The IPCC and the cost of mitigation


in Daily updates, Economics, Politics, Science, The environment

Butterflies and moths

The second half of the IPCC’s Fourth Assessment Report has now been released (PDF). Much like the earlier Stern Review, it was intended to assess possibilities for mitigating climate change and the costs associated with them. As with the Stern Review, the conclusion is that the problem can be dealt with at a fairly modest cost. Certainly, the sums in question are much smaller than the costs that would arise if the worst possible consequences of global warming were realized: from large-scale migration, to problems with C3 crops, to widespread agricultural failures (see this article on the ongoing Australian drought). The Economist is calling it “a bargain.”
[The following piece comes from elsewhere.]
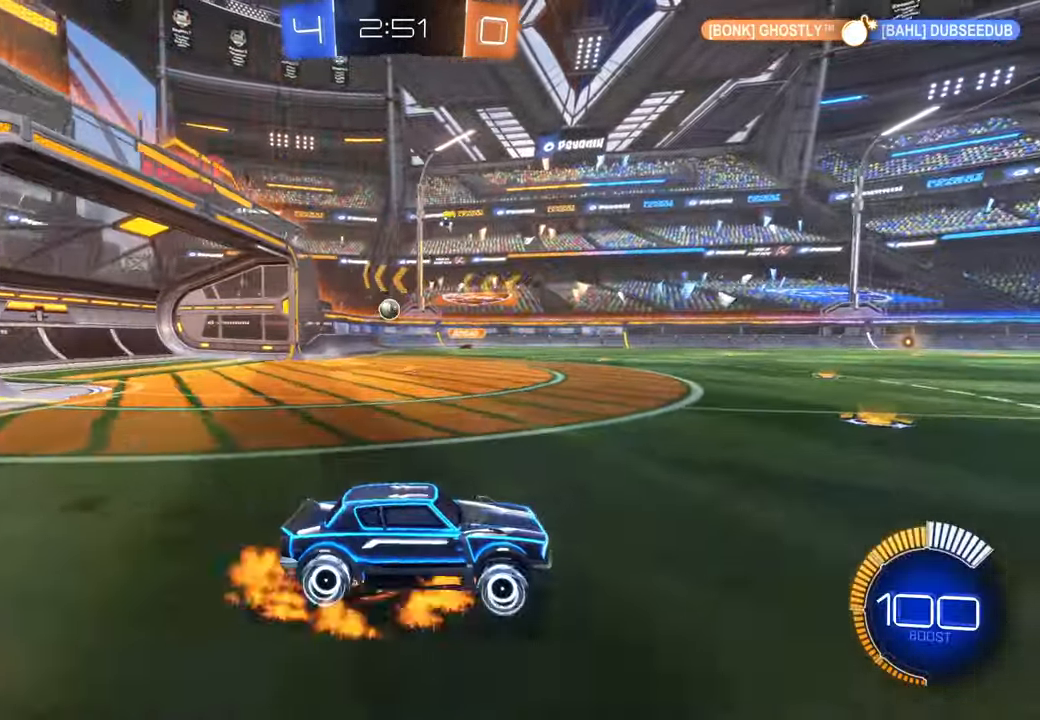
{"dt_ms": 500, "buttons": ["A"], "left_stick": "up", "right_stick": "center", "events": [[17, "left_stick", "up"], [117, "A", "down"], [183, "A", "up"], [250, "A", "down"]]}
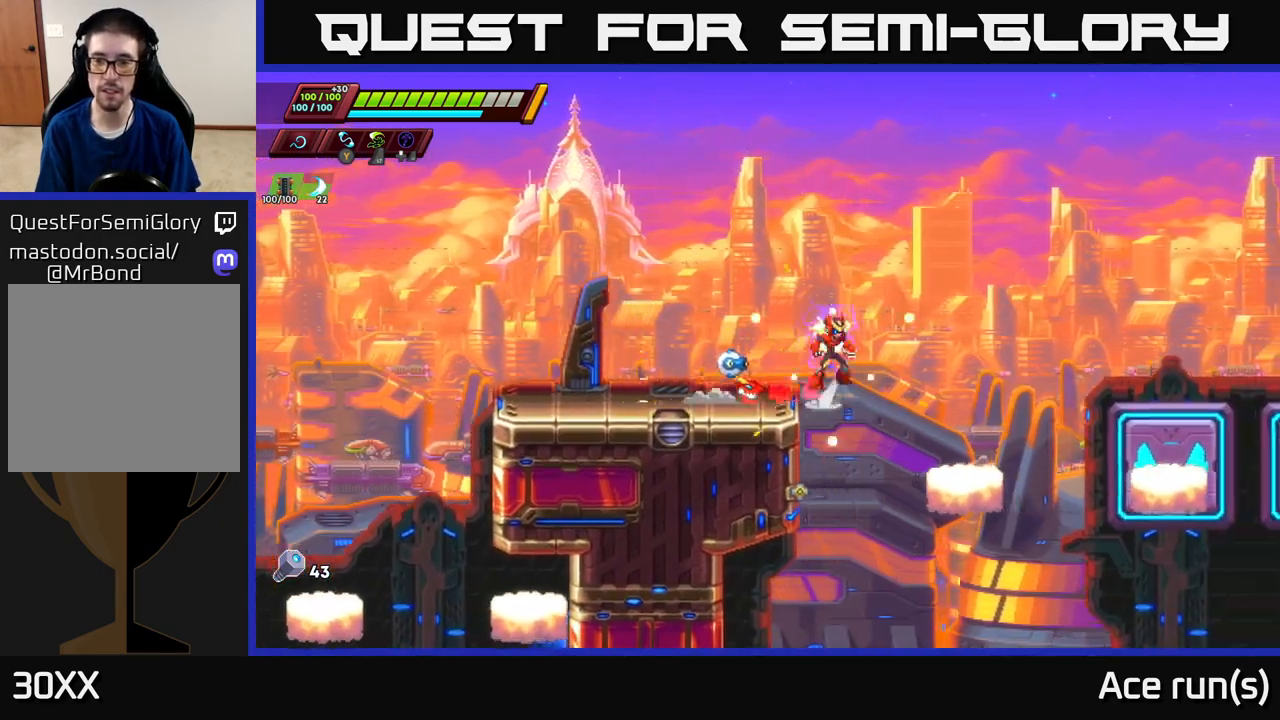
Gameplay with a controller (Xbox layout); each line is a JSON object with the inputs held at the frame after it. "events" lists button and stick changes between this image and that frame as [ms after this image, input, new state], when the widget could be followed in between.
{"buttons": ["R2"], "left_stick": "right", "right_stick": "center", "events": [[333, "A", "up"]]}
That the Stern findings and those of the IPCC broadly agree is not at all surprising. After all, the Stern Review was based almost entirely upon the scientific conclusions of previous IPCC reports. Even so, such agreement can only help to foster increased political consensus, both within and between states, that climate change should be and can be dealt with. More than ever, it seems as though we are witnessing the start of a serious progression towards a low-carbon society.

Dealing the the problem of climate change will require unprecedented foresight and cooperation. As such, it is not unreasonable to think that the emergence of the kind of international regime that would be necessary to address it will foster cooperation in other areas. Something like global fisheries management does not have the same level of importance as addressing climate change, but the tools that will need to be developed to sort out the latter may advance our ability to behave more appropriately in relation to the former.

{ 5 comments… read them below or add one }

Anon @ Wadh May 4, 2007 at 6:56 pm

Looks like someone was lucky in his choice of research topic. This stuff is all the rage now.

. May 4, 2007 at 11:42 pm
Antonia May 7, 2007 at 3:48 pm

‘global fisheries management does not have the same level of importance as addressing climate change’, except that the fundamental change in attitudes to the ‘cost effectiveness’ of exploiting resources should be expressed across the board or it won’t stick.

Milan May 7, 2007 at 3:53 pm


I disagree. It may only be possible for a climate change level response to be generated in response to issues as threatening as climate change. For it to ‘stick’ in dire cases doesn’t require that it be expanded to important but non-critical cases.

. December 3, 2009 at 2:24 pm

“Uncertainty about the consequences of climate change makes it hard to persuade people to spend money on it, for where the damage is uncertain, so are the benefits of averting it. Yet uncertainty is also why mankind needs to take the problem seriously. If we were sure that the temperature would rise by 2-3ºC, then we could choose to live with that. But we do not know how far the rise might go. The Intergovernmental Panel on Climate Change (IPCC), the body set up by the UN to establish a scientific consensus on the subject, puts the range of possible increases by the end of this century at 1.1-6.4ºC. At the bottom end of the range, the difference would be barely noticeable. At the top end of the range—well, guesses about what the world would look like then read rather like science fiction.

Although the benefits of averting that sort of catastrophe are incalculably large, the costs of doing so should not be enormous—as little as 1% of global output, if policy is well designed. This newspaper reckons that the world should fork out, rather as householders spend similar proportions of their income on insuring their homes against disaster.